=== Document excerpt ===
It needs a reserve of (2 * ibufsize) since the ibuf level may want to
add up to ibufsize characters to it on short notice.  The factor is 2
instead of 1 to support spacing of watermarks sufficient for flow
control.  This shows that 1 second's worth of buffering in ibuf would
be too much -- it would almost triple the size of the ttybuf.  1/10
second's worth would be OK.

ibuf needs a similar reserve adding up to <hardware rx fifo size>
characters to it at short notice.  This is currently only handled
indirectly via the factor of 4.  Some UARTs have an rx fifo size of
128 or 256, but it is currently a confguration error to use these
since using sizes >= 16 has only small possible positive benefits
and has negative benefits in practice since sio's watermark processing
is not quite right for larger sizes.  In particular, the watermark/
flow control stuff is more primitive than in the tty layer, but for
large rx fifos it needs to be similar.

=== Work instruction A ===
In the buffering excerpt, why is the reserve factor 2 instead of 1?
=== Work instruction B ===
Say whether each statement agrees with the buffering excerpt, and quote the words that decide it: (i) one second's worth of buffering in ibuf would be acceptable; (ii) the hardware rx fifo reserve for ibuf is handled directly; (iii) sio's watermark processing is not quite right for larger fifo sizes.
=== Work instruction C ===
Carry on the buffering excerpt from the point where it stops.
You won't need the material that follows to answer anything here.

=== Records shown ===
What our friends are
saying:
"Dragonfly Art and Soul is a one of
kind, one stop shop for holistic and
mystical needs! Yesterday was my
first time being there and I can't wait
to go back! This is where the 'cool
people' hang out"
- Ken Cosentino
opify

=== Task result A ===
The factor of 2 supports spacing of watermarks sufficient for flow control.

=== Task result B ===
(i) No: "1 second's worth of buffering in ibuf would be too much"
(ii) No: "This is currently only handled indirectly via the factor of 4."
(iii) Yes: "sio's watermark processing is not quite right for larger sizes"

=== Task result C ===
So I suggest changing

   	cp4ticks = speed / 10 / hz * 4;

to

   	cp4ticks = speed / 10 / 10;

and renaming the variable and adjusting comments, since hz, ticks and 4
are no longer involved.  The wastage would be small since the tty layer
already uses huge buffers.  (However, the tty layer uses dynamic allocation
while ibuf is malloced.  The complexities for dynamic allocation are silly
given plentiful memory.  The tty subsystem only has small memory
requirements, but it manages its memory as if its requirements were
relatively large, like they were 30 years ago.  Its 30-year old memory
allocation scheme was replaced 15 years in 386BSD, but came back.)

I use HZ = 100 without the above change (but with timeouts used again,
and the 200 in siosettimeout() adjusted to 1000) and haven't seen this
problem at any speed <= 921600 bps.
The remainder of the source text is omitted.